This week in class I tried to take on the topic of complexity, as in "complex systems theory."  Complexity is a very important topic in human ecology, and biosocial science more generally.  It's also a topic that worries me a bit. It worries for two reasons. First, it seems all too easy for people to fall in with the cult of complexity and I believe that the weight of evidence shows very clearly that people are not at their best when they are associated with cults. If a perspective on science provides novel (especially testable!) insights, then I'm all for it. When it takes on the doctrinaire elements of a religion, then I'm less convinced of its value.  The second reason complexity worries me is clearly related to the first. I am continually frustrated by anthropologists who, when confronted with complexity, throw their hands up and say it's too complex to make predictions, why bother to do science or understand the principles underlying the system?  You'd need to be trained as a theoretical physicist to understand the theory and people who think they understand something are just deluding themselves (or at least the rest of us) with a masculinist, hegemonic fantasy anyway. Let's just tell a narrative (preferably peppered with some mind-numbing post-structuralist social theory). Better, perhaps, that we describe history. I think that this view is misguided to say the least (though I agree that history is fundamentally important).

※

▶ [EXERCISE 1] According to the post on complexity, in which fields is complexity a very important topic?
The post on complexity and the rows that come next are from unrelated sources.

※

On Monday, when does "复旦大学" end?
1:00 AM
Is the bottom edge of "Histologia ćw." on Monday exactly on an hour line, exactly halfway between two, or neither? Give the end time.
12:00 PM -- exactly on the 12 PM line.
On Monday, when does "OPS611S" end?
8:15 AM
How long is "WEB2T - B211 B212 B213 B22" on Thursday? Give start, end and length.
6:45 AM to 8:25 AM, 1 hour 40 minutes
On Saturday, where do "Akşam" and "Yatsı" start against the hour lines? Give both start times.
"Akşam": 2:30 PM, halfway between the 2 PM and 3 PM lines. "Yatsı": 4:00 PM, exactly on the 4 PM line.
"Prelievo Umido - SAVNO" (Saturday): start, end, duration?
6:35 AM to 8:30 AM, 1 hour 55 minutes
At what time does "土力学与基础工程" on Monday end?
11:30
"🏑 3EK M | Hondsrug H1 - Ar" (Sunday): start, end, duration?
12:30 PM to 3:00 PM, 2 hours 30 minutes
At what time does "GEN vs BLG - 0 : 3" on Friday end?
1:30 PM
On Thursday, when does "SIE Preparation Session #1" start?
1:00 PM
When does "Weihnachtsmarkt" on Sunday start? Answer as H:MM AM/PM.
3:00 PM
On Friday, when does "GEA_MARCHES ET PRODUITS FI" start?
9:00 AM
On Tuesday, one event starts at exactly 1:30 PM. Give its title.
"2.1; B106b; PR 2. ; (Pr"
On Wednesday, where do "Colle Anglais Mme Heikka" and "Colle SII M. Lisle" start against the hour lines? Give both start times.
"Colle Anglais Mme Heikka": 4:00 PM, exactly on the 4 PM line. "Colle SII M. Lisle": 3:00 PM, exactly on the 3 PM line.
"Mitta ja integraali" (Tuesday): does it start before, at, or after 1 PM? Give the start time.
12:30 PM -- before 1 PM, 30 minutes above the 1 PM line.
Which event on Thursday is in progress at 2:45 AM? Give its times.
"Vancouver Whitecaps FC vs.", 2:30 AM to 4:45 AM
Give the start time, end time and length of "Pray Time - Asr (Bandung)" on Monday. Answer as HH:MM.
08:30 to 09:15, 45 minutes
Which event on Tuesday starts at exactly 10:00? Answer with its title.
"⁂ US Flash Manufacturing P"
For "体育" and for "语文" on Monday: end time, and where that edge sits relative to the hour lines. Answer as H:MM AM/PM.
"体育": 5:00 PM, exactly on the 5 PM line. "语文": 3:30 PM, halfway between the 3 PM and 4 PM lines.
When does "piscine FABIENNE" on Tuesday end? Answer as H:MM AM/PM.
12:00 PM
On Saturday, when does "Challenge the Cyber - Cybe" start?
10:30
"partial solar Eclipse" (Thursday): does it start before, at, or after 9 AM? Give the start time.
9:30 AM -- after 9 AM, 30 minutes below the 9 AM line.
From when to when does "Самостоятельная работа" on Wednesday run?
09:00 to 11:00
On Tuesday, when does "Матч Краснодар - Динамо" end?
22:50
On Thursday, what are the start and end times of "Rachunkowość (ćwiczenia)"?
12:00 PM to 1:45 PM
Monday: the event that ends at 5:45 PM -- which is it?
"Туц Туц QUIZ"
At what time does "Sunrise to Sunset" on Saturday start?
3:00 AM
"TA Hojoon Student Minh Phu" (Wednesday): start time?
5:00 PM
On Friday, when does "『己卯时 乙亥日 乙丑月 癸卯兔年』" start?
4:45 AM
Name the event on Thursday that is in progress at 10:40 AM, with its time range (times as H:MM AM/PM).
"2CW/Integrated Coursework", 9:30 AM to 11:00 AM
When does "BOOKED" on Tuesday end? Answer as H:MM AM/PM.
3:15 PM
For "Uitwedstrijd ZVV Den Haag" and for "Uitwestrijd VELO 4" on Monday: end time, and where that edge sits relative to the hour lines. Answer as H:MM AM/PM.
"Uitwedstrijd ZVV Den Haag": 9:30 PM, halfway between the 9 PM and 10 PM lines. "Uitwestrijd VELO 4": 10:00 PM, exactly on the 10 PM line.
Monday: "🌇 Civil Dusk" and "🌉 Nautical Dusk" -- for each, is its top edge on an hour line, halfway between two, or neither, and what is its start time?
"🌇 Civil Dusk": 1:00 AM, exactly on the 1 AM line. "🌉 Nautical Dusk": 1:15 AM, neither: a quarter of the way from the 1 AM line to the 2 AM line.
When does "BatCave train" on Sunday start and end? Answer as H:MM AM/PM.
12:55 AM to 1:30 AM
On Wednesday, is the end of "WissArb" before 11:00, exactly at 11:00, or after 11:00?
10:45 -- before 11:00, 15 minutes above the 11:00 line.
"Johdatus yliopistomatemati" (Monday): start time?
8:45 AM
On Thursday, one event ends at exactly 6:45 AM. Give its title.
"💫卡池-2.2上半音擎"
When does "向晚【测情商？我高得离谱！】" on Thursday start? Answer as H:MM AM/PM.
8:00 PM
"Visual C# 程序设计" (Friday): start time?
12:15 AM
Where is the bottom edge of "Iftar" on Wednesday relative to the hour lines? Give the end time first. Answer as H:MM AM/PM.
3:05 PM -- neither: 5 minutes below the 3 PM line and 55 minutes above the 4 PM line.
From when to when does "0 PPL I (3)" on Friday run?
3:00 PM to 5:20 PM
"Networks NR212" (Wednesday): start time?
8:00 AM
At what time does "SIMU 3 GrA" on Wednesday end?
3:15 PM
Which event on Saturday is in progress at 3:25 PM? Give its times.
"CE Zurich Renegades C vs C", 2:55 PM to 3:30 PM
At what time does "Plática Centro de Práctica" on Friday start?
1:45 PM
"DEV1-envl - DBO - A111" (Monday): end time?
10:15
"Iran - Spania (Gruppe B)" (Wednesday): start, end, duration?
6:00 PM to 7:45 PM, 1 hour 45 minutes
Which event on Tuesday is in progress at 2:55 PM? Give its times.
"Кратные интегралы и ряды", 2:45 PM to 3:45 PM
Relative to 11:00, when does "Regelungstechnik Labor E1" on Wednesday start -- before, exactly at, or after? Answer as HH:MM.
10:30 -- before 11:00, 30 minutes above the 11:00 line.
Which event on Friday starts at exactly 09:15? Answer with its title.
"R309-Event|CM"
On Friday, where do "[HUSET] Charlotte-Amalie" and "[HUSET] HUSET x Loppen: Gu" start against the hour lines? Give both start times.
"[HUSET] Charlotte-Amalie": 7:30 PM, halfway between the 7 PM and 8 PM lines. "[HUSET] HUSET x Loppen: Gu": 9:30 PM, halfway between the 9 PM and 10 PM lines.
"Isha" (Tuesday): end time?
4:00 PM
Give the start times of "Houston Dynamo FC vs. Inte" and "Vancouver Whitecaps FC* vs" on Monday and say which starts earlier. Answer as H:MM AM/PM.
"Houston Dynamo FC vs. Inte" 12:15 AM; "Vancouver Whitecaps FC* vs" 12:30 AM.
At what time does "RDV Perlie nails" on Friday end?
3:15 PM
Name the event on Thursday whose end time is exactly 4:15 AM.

※

▶ [EXERCISE 2] Copy out the calendar rows from the line with "Give the start time, end" up to and including the line with "10 PM line.".

▶ [PROBLEM SOLUTION 1] Human ecology and biosocial science more generally.

▶ [PROBLEM SOLUTION 2]
Give the start time, end time and length of "Pray Time - Asr (Bandung)" on Monday. Answer as HH:MM.
08:30 to 09:15, 45 minutes
Which event on Tuesday starts at exactly 10:00? Answer with its title.
"⁂ US Flash Manufacturing P"
For "体育" and for "语文" on Monday: end time, and where that edge sits relative to the hour lines. Answer as H:MM AM/PM.
"体育": 5:00 PM, exactly on the 5 PM line. "语文": 3:30 PM, halfway between the 3 PM and 4 PM lines.
When does "piscine FABIENNE" on Tuesday end? Answer as H:MM AM/PM.
12:00 PM
On Saturday, when does "Challenge the Cyber - Cybe" start?
10:30
"partial solar Eclipse" (Thursday): does it start before, at, or after 9 AM? Give the start time.
9:30 AM -- after 9 AM, 30 minutes below the 9 AM line.
From when to when does "Самостоятельная работа" on Wednesday run?
09:00 to 11:00
On Tuesday, when does "Матч Краснодар - Динамо" end?
22:50
On Thursday, what are the start and end times of "Rachunkowość (ćwiczenia)"?
12:00 PM to 1:45 PM
Monday: the event that ends at 5:45 PM -- which is it?
"Туц Туц QUIZ"
At what time does "Sunrise to Sunset" on Saturday start?
3:00 AM
"TA Hojoon Student Minh Phu" (Wednesday): start time?
5:00 PM
On Friday, when does "『己卯时 乙亥日 乙丑月 癸卯兔年』" start?
4:45 AM
Name the event on Thursday that is in progress at 10:40 AM, with its time range (times as H:MM AM/PM).
"2CW/Integrated Coursework", 9:30 AM to 11:00 AM
When does "BOOKED" on Tuesday end? Answer as H:MM AM/PM.
3:15 PM
For "Uitwedstrijd ZVV Den Haag" and for "Uitwestrijd VELO 4" on Monday: end time, and where that edge sits relative to the hour lines. Answer as H:MM AM/PM.
"Uitwedstrijd ZVV Den Haag": 9:30 PM, halfway between the 9 PM and 10 PM lines. "Uitwestrijd VELO 4": 10:00 PM, exactly on the 10 PM line.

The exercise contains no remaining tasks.